David reinforced realism around expectations—important for avoiding overconfidence and system breakdown.
Afternoon / Close – Market Structure & Outlook
MOC Buy imbalance: +675M → supportive into the close.
David summarized:
Positive 3-day cycle completed, with targets exceeded
Followed by 2-day consolidation
Forward Plan:
Today = New Cycle Day 1
Focus: Breakout from consolidation → directional resolution
Overall Day Summary
Solid read on range conditions
Effective use of directional lean (long bias early)
Strong educational session on psychology, risk, and expectations
Market closed with bullish order flow (MOC buy) and completed cycle
Core Lessons Reinforced
Align with market condition first (range vs trend)
Psychology is a major edge—how you frame losses matters
Targets are secondary to execution quality
Cycles matter—recognize completion and reset expectations
Stay realistic even when data looks exceptional
DTG Room Preview – Thursday, March 26, 2026
Macro Focus: Markets are watching Middle East tensions, potential Iran Strait of Hormuz tolls, and Weekly Jobless Claims (8:30am ET).
Sentiment: Futures show cautious optimism, but recession concerns persist as elevated oil prices weigh on consumers.
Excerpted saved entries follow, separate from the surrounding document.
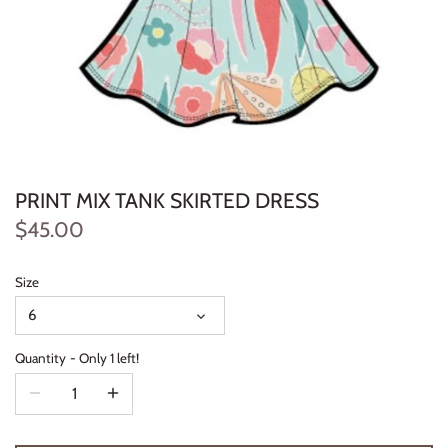
Konges Sløjd
Louise Misha
Magnetic Me
Mayoral
PRINT MIX TANK SKIRTED DRESS
Me & Henry
$45.00
Mon Couer
Size
6
Petit Lem
Quantity
Only 1 left!
Rowdy Sprout
Rylee & Cru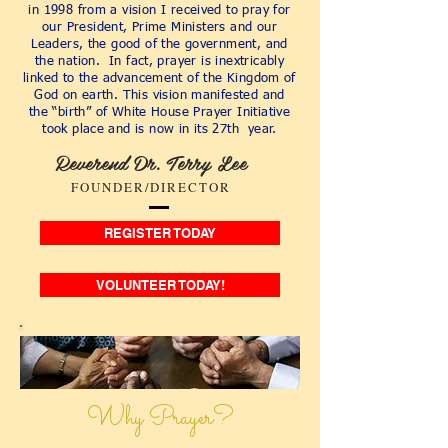
in 1998 from a vision I received to pray for
our President, Prime Ministers and our
Leaders, the good of the government, and
the nation. In fact, prayer is inextricably
linked to the advancement of the Kingdom of
God on earth. This vision manifested and
the “birth” of White House Prayer Initiative
took place and is now in its 27th year.
Reverend Dr. Terry Lee
FOUNDER/DIRECTOR
REGISTER TODAY
VOLUNTEER TODAY!
Why Prayer?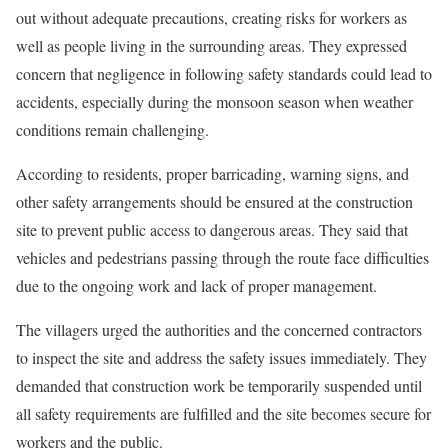
out without adequate precautions, creating risks for workers as
well as people living in the surrounding areas. They expressed
concern that negligence in following safety standards could lead to
accidents, especially during the monsoon season when weather
conditions remain challenging.
According to residents, proper barricading, warning signs, and
other safety arrangements should be ensured at the construction
site to prevent public access to dangerous areas. They said that
vehicles and pedestrians passing through the route face difficulties
due to the ongoing work and lack of proper management.
The villagers urged the authorities and the concerned contractors
to inspect the site and address the safety issues immediately. They
demanded that construction work be temporarily suspended until
all safety requirements are fulfilled and the site becomes secure for
workers and the public.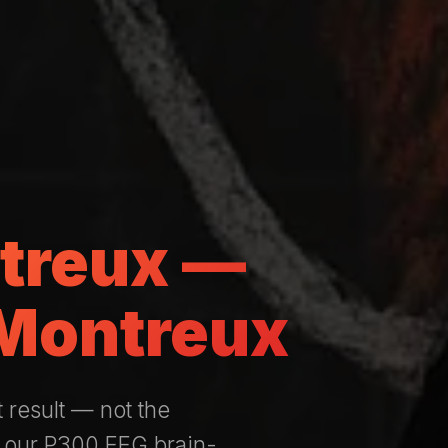
ntreux —
 Montreux
t result — not the
— our P300 EEG brain-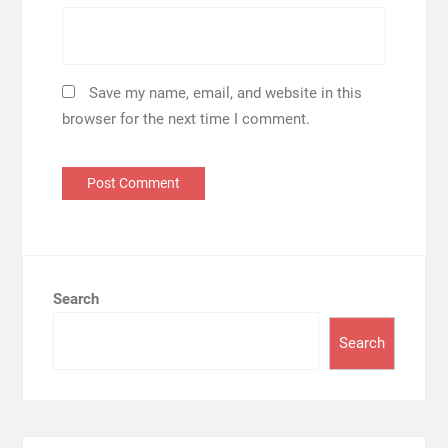
Save my name, email, and website in this
browser for the next time I comment.
Search
Search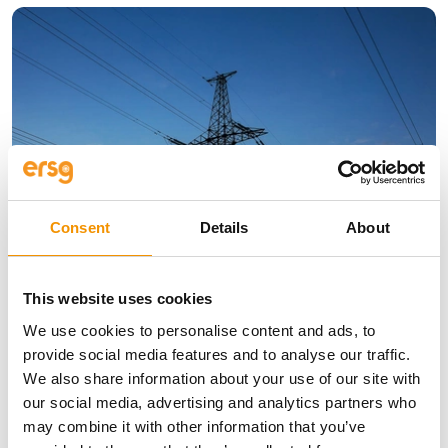
Consent
Details
About
Insights
Why Strong, Smart Grids are the
This website uses cookies
Foundation of Europe’s Energy
We use cookies to personalise content and ads, to
Future
provide social media features and to analyse our traffic.
We also share information about your use of our site with
10 Jun 2026
our social media, advertising and analytics partners who
may combine it with other information that you’ve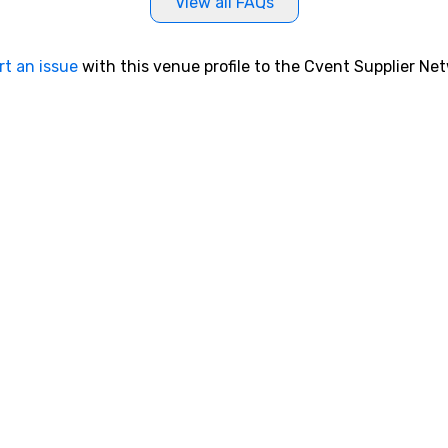
View all FAQs
rt an issue
with this venue profile to the Cvent Supplier Ne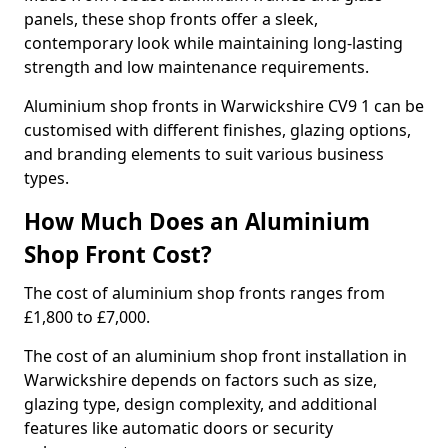
panels, these shop fronts offer a sleek,
contemporary look while maintaining long-lasting
strength and low maintenance requirements.
Aluminium shop fronts in Warwickshire CV9 1 can be
customised with different finishes, glazing options,
and branding elements to suit various business
types.
How Much Does an Aluminium
Shop Front Cost?
The cost of aluminium shop fronts ranges from
£1,800 to £7,000.
The cost of an aluminium shop front installation in
Warwickshire depends on factors such as size,
glazing type, design complexity, and additional
features like automatic doors or security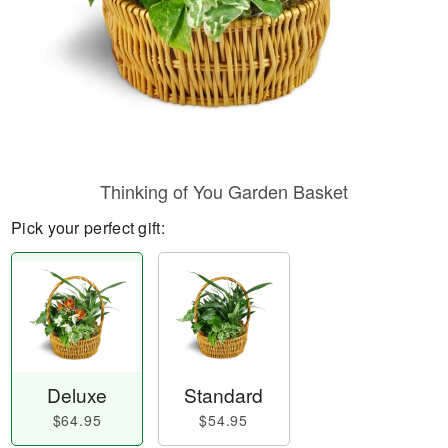
Thinking of You Garden Basket
Pick your perfect gift:
Deluxe
Standard
$64.95
$54.95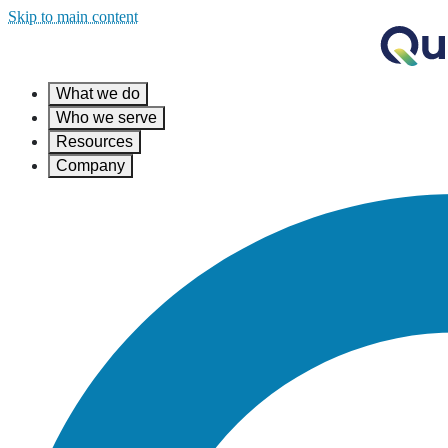
Skip to main content
What we do
Who we serve
Resources
Company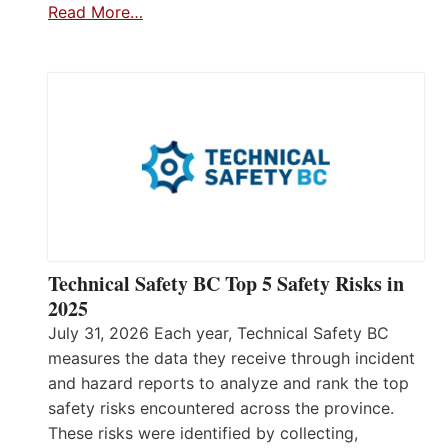
Read More…
Technical Safety BC Top 5 Safety Risks in
2025
July 31, 2026 Each year, Technical Safety BC
measures the data they receive through incident
and hazard reports to analyze and rank the top
safety risks encountered across the province.
These risks were identified by collecting,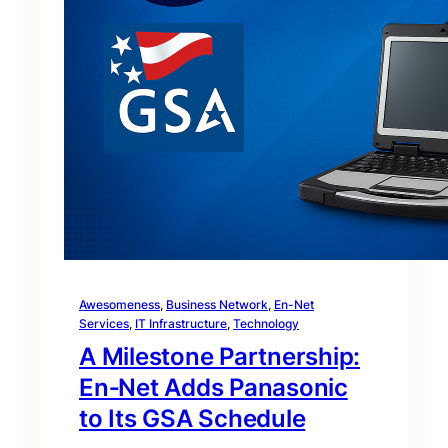
Awesomeness
, 
Business Network
, 
En-Net
Services
, 
IT Infrastructure
, 
Technology
A Milestone Partnership:
En‑Net Adds Panasonic
to Its GSA Schedule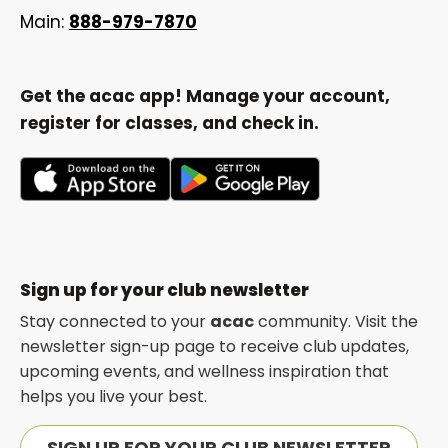
Main:
888-979-7870
Get the acac app! Manage your account,
register for classes, and check in.
opens
opens
in
in
a
a
new
new
Sign up for your club newsletter
tab
tab
Stay connected to your
acac
community. Visit the
newsletter sign-up page to receive club updates,
upcoming events, and wellness inspiration that
helps you live your best.
SIGN UP FOR YOUR CLUB NEWSLETTER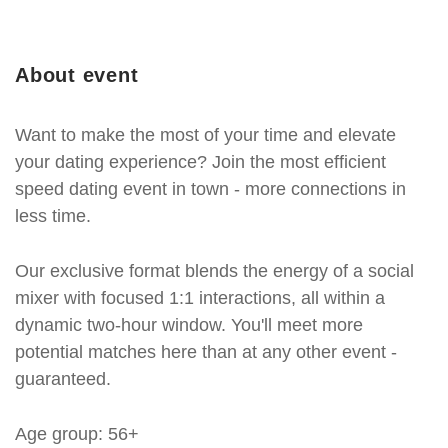
About event
Want to make the most of your time and elevate
your dating experience? Join the most efficient
speed dating event in town - more connections in
less time.
Our exclusive format blends the energy of a social
mixer with focused 1:1 interactions, all within a
dynamic two-hour window. You'll meet more
potential matches here than at any other event -
guaranteed.
Age group: 56+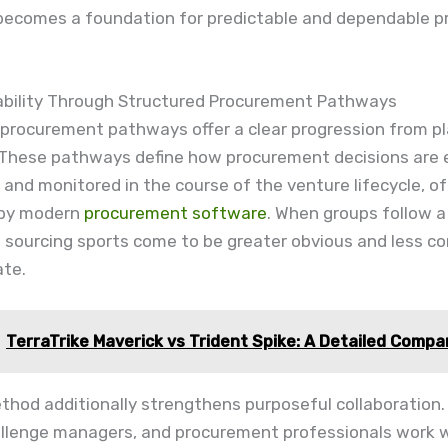
becomes a foundation for predictable and dependable p
tability Through Structured Procurement Pathways
 procurement pathways offer a clear progression from pl
 These pathways define how procurement decisions are 
 and monitored in the course of the venture lifecycle, o
 by modern
procurement software
. When groups follow a
 sourcing sports come to be greater obvious and less c
ate.
TerraTrike Maverick vs Trident Spike: A Detailed Compa
hod additionally strengthens purposeful collaboration.
allenge managers, and procurement professionals work w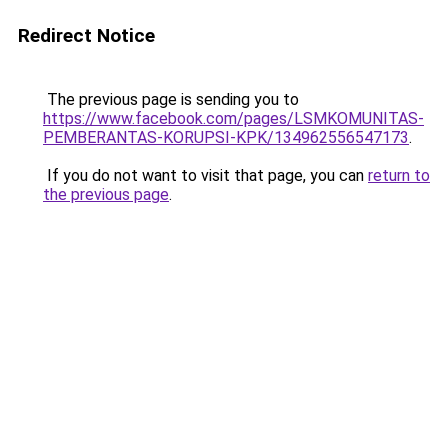
Redirect Notice
The previous page is sending you to
https://www.facebook.com/pages/LSMKOMUNITAS-
PEMBERANTAS-KORUPSI-KPK/134962556547173
.
If you do not want to visit that page, you can
return to
the previous page
.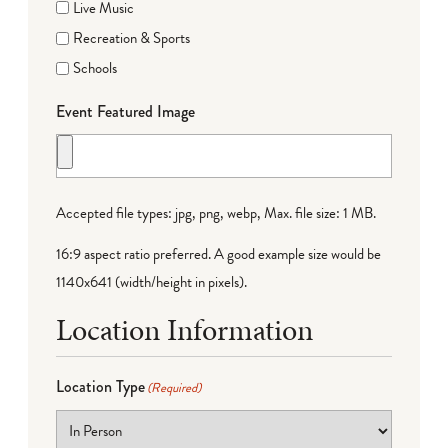
Live Music
Recreation & Sports
Schools
Event Featured Image
Accepted file types: jpg, png, webp, Max. file size: 1 MB.
16:9 aspect ratio preferred. A good example size would be
1140x641 (width/height in pixels).
Location Information
Location Type
(Required)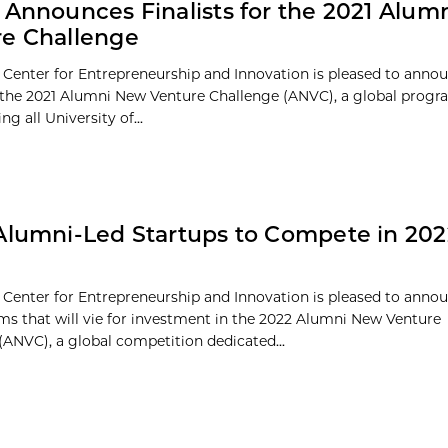
 Announces Finalists for the 2021 Alu
e Challenge
 Center for Entrepreneurship and Innovation is pleased to anno
of the 2021 Alumni New Venture Challenge (ANVC), a global prog
ng all University of...
Alumni-Led Startups to Compete in 20
 Center for Entrepreneurship and Innovation is pleased to annou
eams that will vie for investment in the 2022 Alumni New Venture
(ANVC), a global competition dedicated...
Oil risk premium has eased slightly for now.
Geopolitics: Iran is moving to formalize control over Hormuz with potential vessel tolls (reportedly up to $2M), adding uncertainty to global energy flows.
Inflation Pressure: USPS announced an 8% rate hike effective April 26, citing fuel costs—highlighting broader inflationary impact from energy.
Tech Theme: Memory/storage stocks sold off after Google introduced a new AI compression method (“TurboQuant”), though longer-term demand could still rise (Jevons Paradox).
Earnings: AEG (premarket); CCL (Friday).
Volatility: Contracting but still elevated; ES avg range ~136 pts. Large moves unlikely without new geopolitical developments.
Positioning: Slight bearish whale bias into claims data on light volume.
Levels to Watch (ES):
Resistance: 6672/67 (trendline), 6751/46, 6925/20, 200-day MA ~6771
Support: 6405/00
Downtrend channel remains intact; bulls need a break above 6672 to shift momentum.